Rob Roy is a historical novel written by Sir Walter Scott. The action is narrated by an Englishman who travels to the Scottish Highlands. This popular book was adapted into a movie in 1995 that starred Liam Neeson.
When Frank Obaldistone is sent, disinherited and in disgrace, to live with his uncle, Sir Hildebrand, he meets and falls in love with the beautiful Diana Vernon. But, when his cousin Rashleigh steals documents that are vital to his father’s livelihood and reputation, Frank has no choice but to pursue him to restore his father’s honour and his family’s good name. Along the way, Frank crosses paths with the legendary Rob Roy—an infamous Scottish folk hero who has information of benefit to Frank and his family.

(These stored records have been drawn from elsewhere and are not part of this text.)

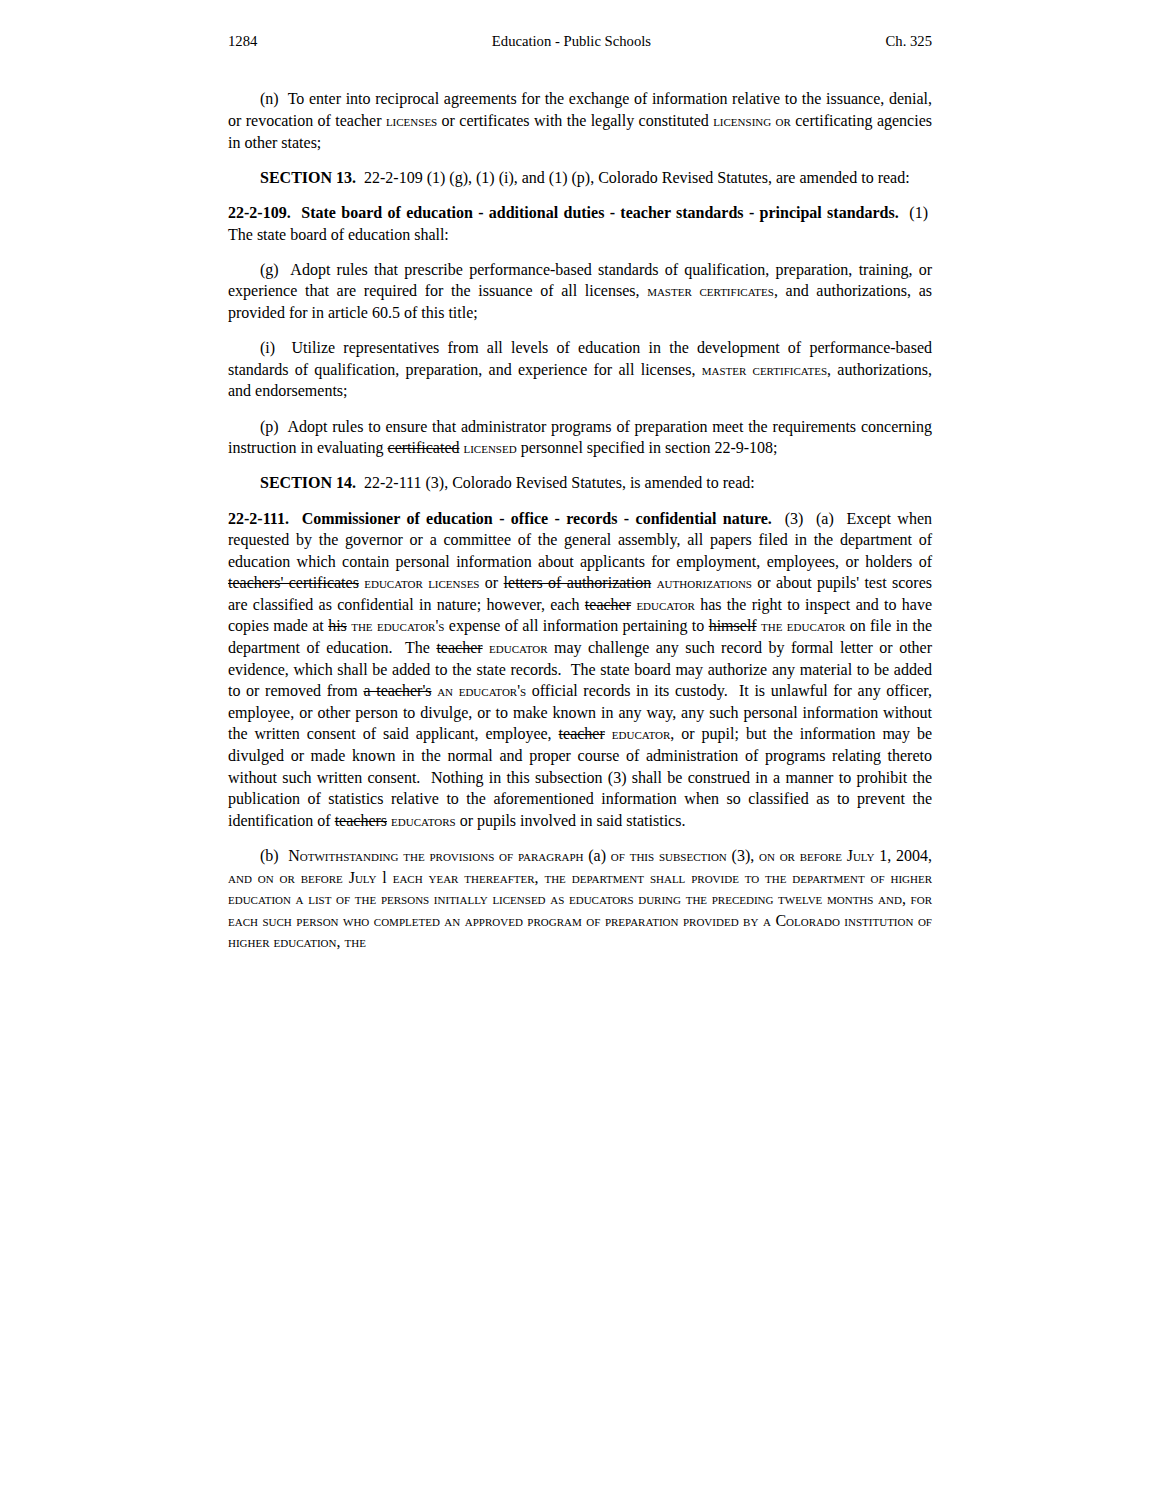1284 Education - Public Schools Ch. 325
(n) To enter into reciprocal agreements for the exchange of information relative to the issuance, denial, or revocation of teacher licenses or certificates with the legally constituted licensing or certificating agencies in other states;
SECTION 13. 22-2-109 (1) (g), (1) (i), and (1) (p), Colorado Revised Statutes, are amended to read:
22-2-109. State board of education - additional duties - teacher standards - principal standards. (1) The state board of education shall:
(g) Adopt rules that prescribe performance-based standards of qualification, preparation, training, or experience that are required for the issuance of all licenses, master certificates, and authorizations, as provided for in article 60.5 of this title;
(i) Utilize representatives from all levels of education in the development of performance-based standards of qualification, preparation, and experience for all licenses, master certificates, authorizations, and endorsements;
(p) Adopt rules to ensure that administrator programs of preparation meet the requirements concerning instruction in evaluating certificated licensed personnel specified in section 22-9-108;
SECTION 14. 22-2-111 (3), Colorado Revised Statutes, is amended to read:
22-2-111. Commissioner of education - office - records - confidential nature. (3) (a) Except when requested by the governor or a committee of the general assembly, all papers filed in the department of education which contain personal information about applicants for employment, employees, or holders of teachers' certificates educator licenses or letters of authorization authorizations or about pupils' test scores are classified as confidential in nature; however, each teacher educator has the right to inspect and to have copies made at his the educator's expense of all information pertaining to himself the educator on file in the department of education. The teacher educator may challenge any such record by formal letter or other evidence, which shall be added to the state records. The state board may authorize any material to be added to or removed from a teacher's an educator's official records in its custody. It is unlawful for any officer, employee, or other person to divulge, or to make known in any way, any such personal information without the written consent of said applicant, employee, teacher educator, or pupil; but the information may be divulged or made known in the normal and proper course of administration of programs relating thereto without such written consent. Nothing in this subsection (3) shall be construed in a manner to prohibit the publication of statistics relative to the aforementioned information when so classified as to prevent the identification of teachers educators or pupils involved in said statistics.
(b) Notwithstanding the provisions of paragraph (a) of this subsection (3), on or before July 1, 2004, and on or before July l each year thereafter, the department shall provide to the department of higher education a list of the persons initially licensed as educators during the preceding twelve months and, for each such person who completed an approved program of preparation provided by a Colorado institution of higher education, the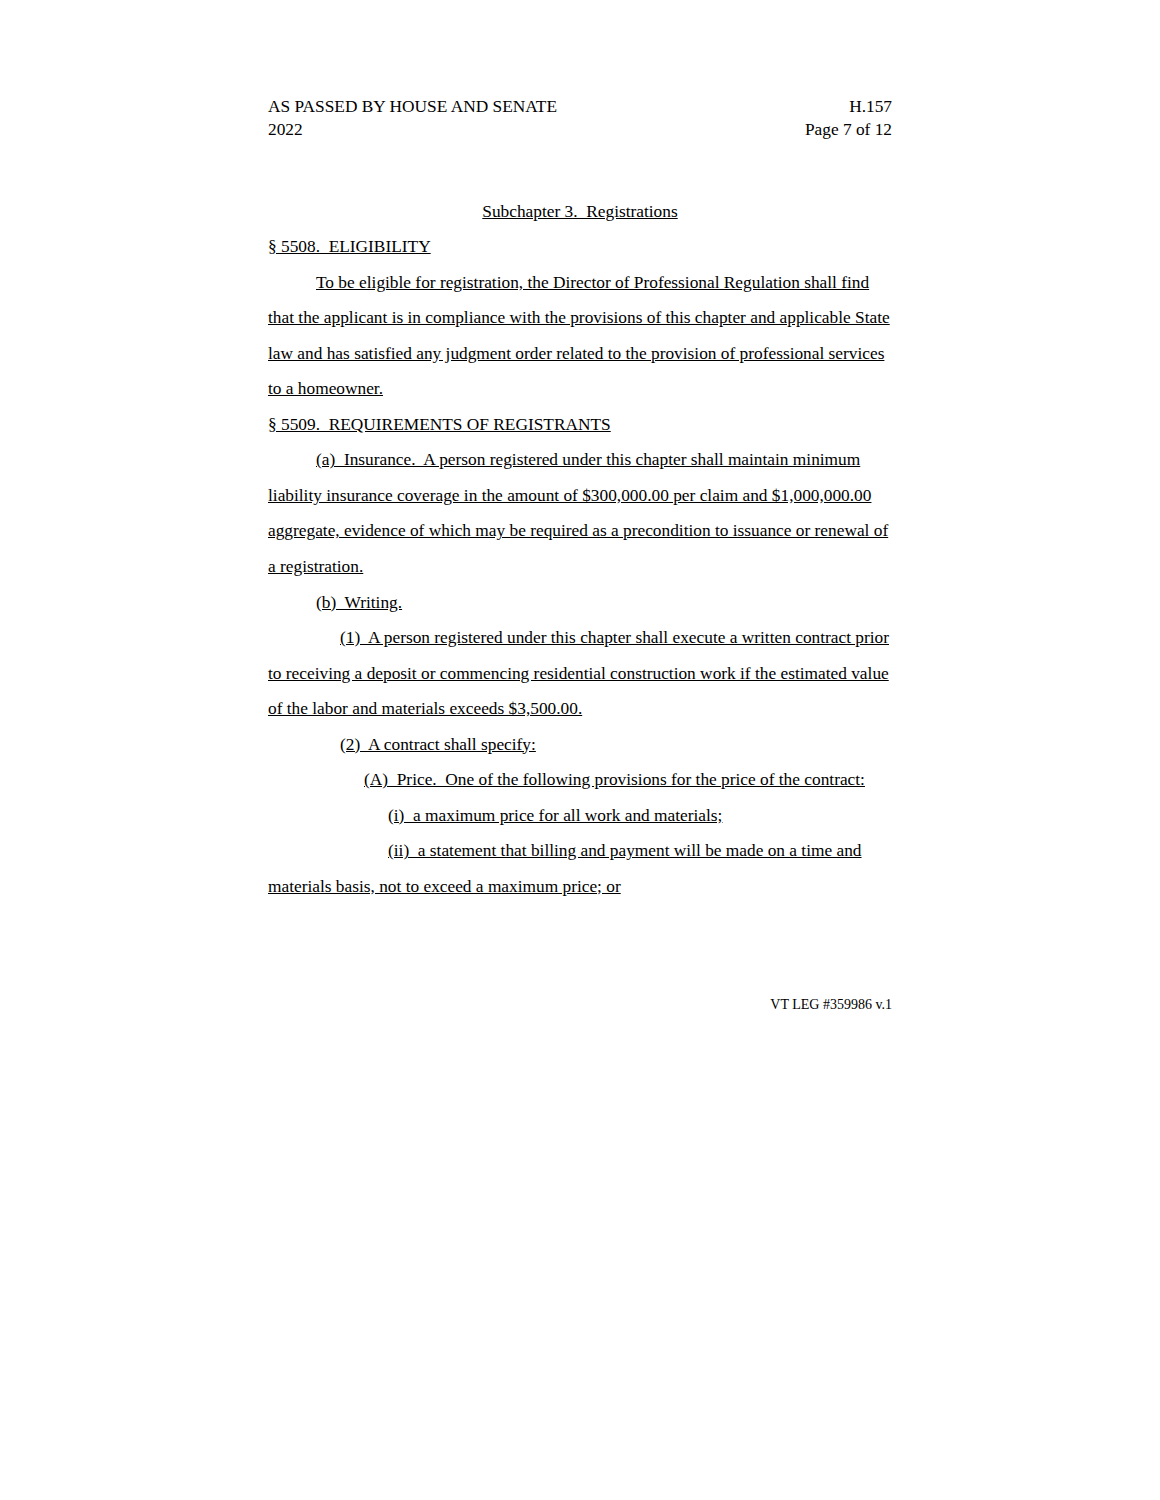AS PASSED BY HOUSE AND SENATE
2022
H.157
Page 7 of 12
Subchapter 3. Registrations
§ 5508. ELIGIBILITY
To be eligible for registration, the Director of Professional Regulation shall find that the applicant is in compliance with the provisions of this chapter and applicable State law and has satisfied any judgment order related to the provision of professional services to a homeowner.
§ 5509. REQUIREMENTS OF REGISTRANTS
(a) Insurance. A person registered under this chapter shall maintain minimum liability insurance coverage in the amount of $300,000.00 per claim and $1,000,000.00 aggregate, evidence of which may be required as a precondition to issuance or renewal of a registration.
(b) Writing.
(1) A person registered under this chapter shall execute a written contract prior to receiving a deposit or commencing residential construction work if the estimated value of the labor and materials exceeds $3,500.00.
(2) A contract shall specify:
(A) Price. One of the following provisions for the price of the contract:
(i) a maximum price for all work and materials;
(ii) a statement that billing and payment will be made on a time and materials basis, not to exceed a maximum price; or
VT LEG #359986 v.1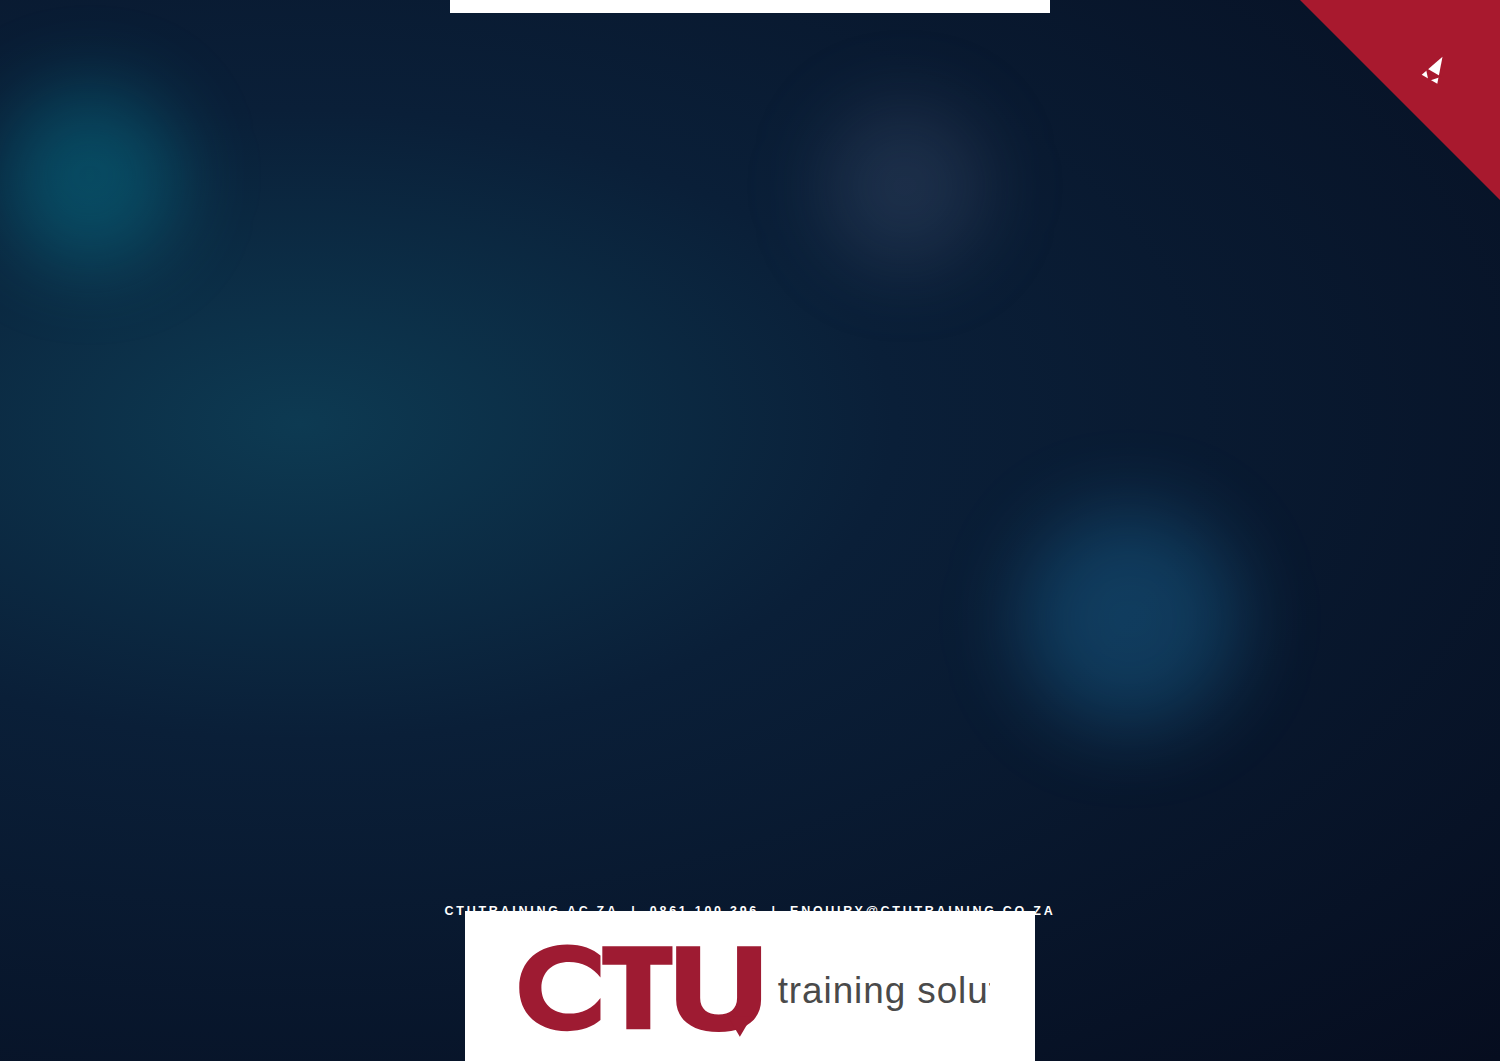CTUTRAINING.AC.ZA | 0861 100 396 | ENQUIRY@CTUTRAINING.CO.ZA
training solutions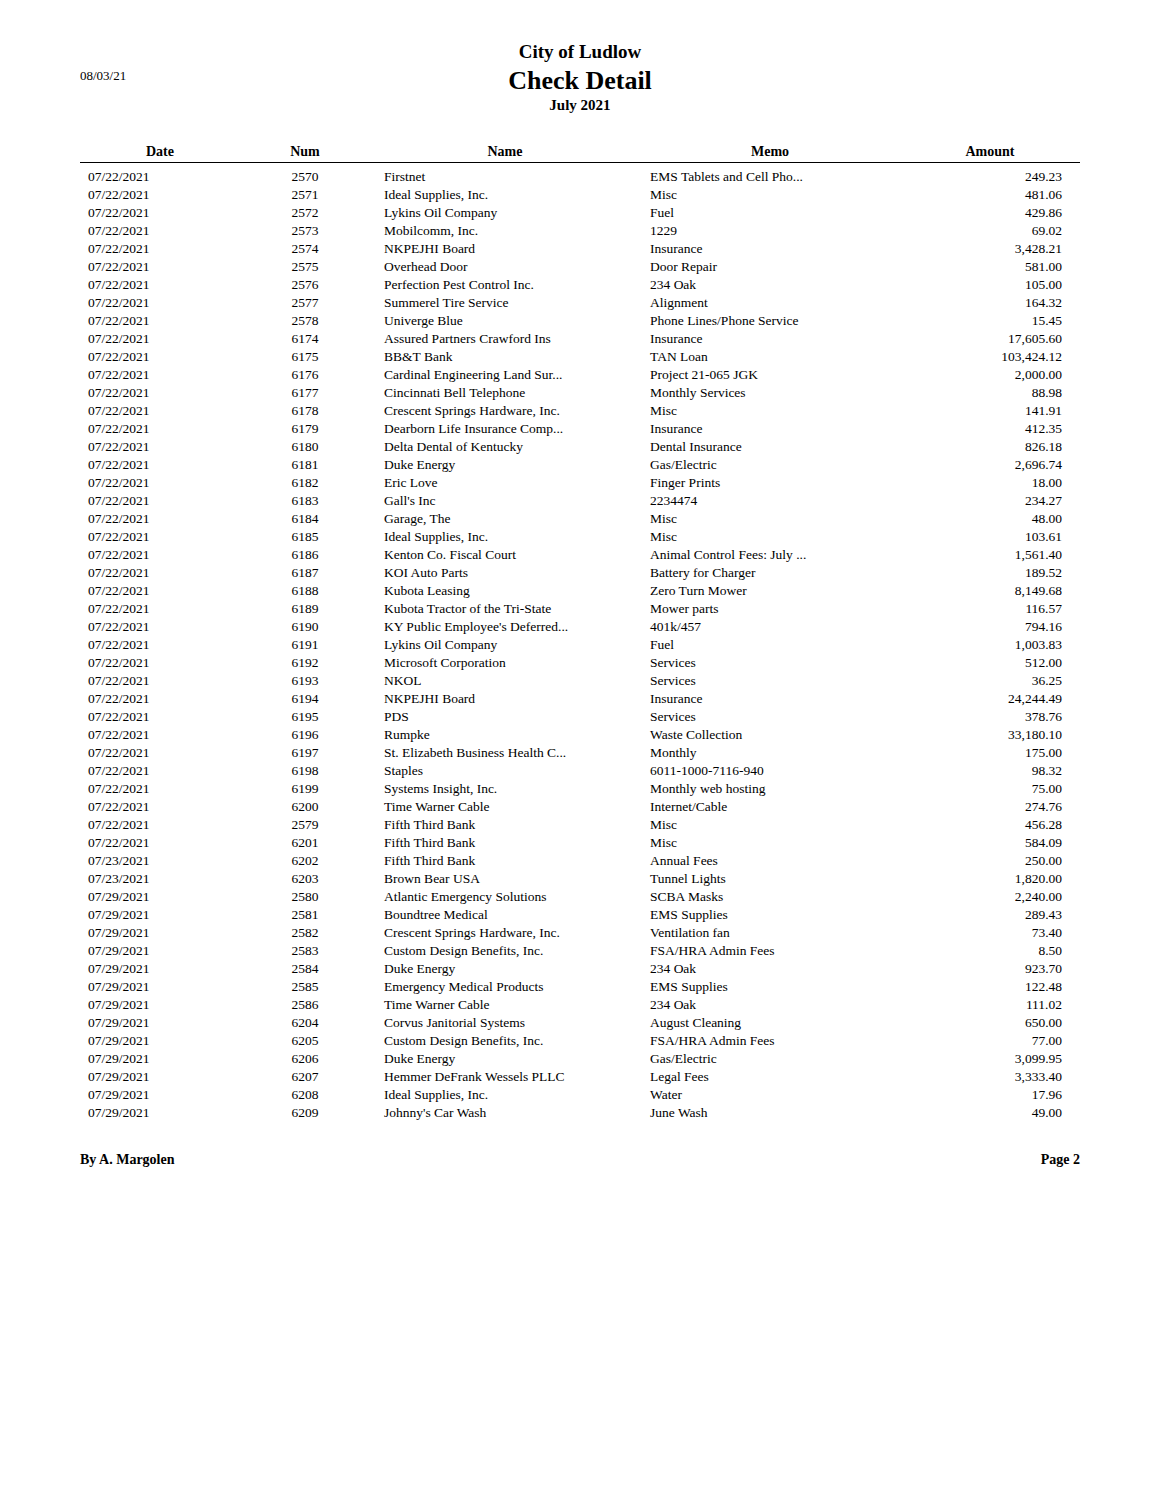08/03/21
City of Ludlow
Check Detail
July 2021
| Date | Num | Name | Memo | Amount |
| --- | --- | --- | --- | --- |
| 07/22/2021 | 2570 | Firstnet | EMS Tablets and Cell Pho... | 249.23 |
| 07/22/2021 | 2571 | Ideal Supplies, Inc. | Misc | 481.06 |
| 07/22/2021 | 2572 | Lykins Oil Company | Fuel | 429.86 |
| 07/22/2021 | 2573 | Mobilcomm, Inc. | 1229 | 69.02 |
| 07/22/2021 | 2574 | NKPEJHI Board | Insurance | 3,428.21 |
| 07/22/2021 | 2575 | Overhead Door | Door Repair | 581.00 |
| 07/22/2021 | 2576 | Perfection Pest Control Inc. | 234 Oak | 105.00 |
| 07/22/2021 | 2577 | Summerel Tire Service | Alignment | 164.32 |
| 07/22/2021 | 2578 | Univerge Blue | Phone Lines/Phone Service | 15.45 |
| 07/22/2021 | 6174 | Assured Partners Crawford Ins | Insurance | 17,605.60 |
| 07/22/2021 | 6175 | BB&T Bank | TAN Loan | 103,424.12 |
| 07/22/2021 | 6176 | Cardinal Engineering Land Sur... | Project 21-065 JGK | 2,000.00 |
| 07/22/2021 | 6177 | Cincinnati Bell Telephone | Monthly Services | 88.98 |
| 07/22/2021 | 6178 | Crescent Springs Hardware, Inc. | Misc | 141.91 |
| 07/22/2021 | 6179 | Dearborn Life Insurance Comp... | Insurance | 412.35 |
| 07/22/2021 | 6180 | Delta Dental of Kentucky | Dental Insurance | 826.18 |
| 07/22/2021 | 6181 | Duke Energy | Gas/Electric | 2,696.74 |
| 07/22/2021 | 6182 | Eric Love | Finger Prints | 18.00 |
| 07/22/2021 | 6183 | Gall's Inc | 2234474 | 234.27 |
| 07/22/2021 | 6184 | Garage, The | Misc | 48.00 |
| 07/22/2021 | 6185 | Ideal Supplies, Inc. | Misc | 103.61 |
| 07/22/2021 | 6186 | Kenton Co. Fiscal Court | Animal Control Fees: July ... | 1,561.40 |
| 07/22/2021 | 6187 | KOI Auto Parts | Battery for Charger | 189.52 |
| 07/22/2021 | 6188 | Kubota Leasing | Zero Turn Mower | 8,149.68 |
| 07/22/2021 | 6189 | Kubota Tractor of the Tri-State | Mower parts | 116.57 |
| 07/22/2021 | 6190 | KY Public Employee's Deferred... | 401k/457 | 794.16 |
| 07/22/2021 | 6191 | Lykins Oil Company | Fuel | 1,003.83 |
| 07/22/2021 | 6192 | Microsoft Corporation | Services | 512.00 |
| 07/22/2021 | 6193 | NKOL | Services | 36.25 |
| 07/22/2021 | 6194 | NKPEJHI Board | Insurance | 24,244.49 |
| 07/22/2021 | 6195 | PDS | Services | 378.76 |
| 07/22/2021 | 6196 | Rumpke | Waste Collection | 33,180.10 |
| 07/22/2021 | 6197 | St. Elizabeth Business Health C... | Monthly | 175.00 |
| 07/22/2021 | 6198 | Staples | 6011-1000-7116-940 | 98.32 |
| 07/22/2021 | 6199 | Systems Insight, Inc. | Monthly web hosting | 75.00 |
| 07/22/2021 | 6200 | Time Warner Cable | Internet/Cable | 274.76 |
| 07/22/2021 | 2579 | Fifth Third Bank | Misc | 456.28 |
| 07/22/2021 | 6201 | Fifth Third Bank | Misc | 584.09 |
| 07/23/2021 | 6202 | Fifth Third Bank | Annual Fees | 250.00 |
| 07/23/2021 | 6203 | Brown Bear USA | Tunnel Lights | 1,820.00 |
| 07/29/2021 | 2580 | Atlantic Emergency Solutions | SCBA Masks | 2,240.00 |
| 07/29/2021 | 2581 | Boundtree Medical | EMS Supplies | 289.43 |
| 07/29/2021 | 2582 | Crescent Springs Hardware, Inc. | Ventilation fan | 73.40 |
| 07/29/2021 | 2583 | Custom Design Benefits, Inc. | FSA/HRA Admin Fees | 8.50 |
| 07/29/2021 | 2584 | Duke Energy | 234 Oak | 923.70 |
| 07/29/2021 | 2585 | Emergency Medical Products | EMS Supplies | 122.48 |
| 07/29/2021 | 2586 | Time Warner Cable | 234 Oak | 111.02 |
| 07/29/2021 | 6204 | Corvus Janitorial Systems | August Cleaning | 650.00 |
| 07/29/2021 | 6205 | Custom Design Benefits, Inc. | FSA/HRA Admin Fees | 77.00 |
| 07/29/2021 | 6206 | Duke Energy | Gas/Electric | 3,099.95 |
| 07/29/2021 | 6207 | Hemmer DeFrank Wessels PLLC | Legal Fees | 3,333.40 |
| 07/29/2021 | 6208 | Ideal Supplies, Inc. | Water | 17.96 |
| 07/29/2021 | 6209 | Johnny's Car Wash | June Wash | 49.00 |
By A. Margolen
Page 2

The year 1723 saw the publication of a fictionalised account of his life, The Highland Rogue. Rob Roy became a legend in his own lifetime, and George I was moved to issue a pardon for his crimes just as he was about to be transported to the colonies. The publication of Rob Roy, by Sir Walter Scott in 1817, further added to his fame and fleshed out his biography. Hector Berlioz was inspired by the book to compose an overture. William Wordsworth wrote a poem called "Rob Roy's Grave" during a visit to Scotland. Adaptations of his story have also been told in film including the 1922 silent film Rob Roy, a 1953 film from Walt Disney Productions Rob Roy, the Highland Rogue and the 1995 Rob Roy directed by Michael Caton-Jones and starring Liam Neeson.
Set against the backdrop of the 1715 Jacobite Rising in Scotland, Sir Walter Scott’s Rob Roy is both an epic tale of adventure and romance, and a realistic reflection of the brutal living and social conditions present in Scotland during the early eighteenth century.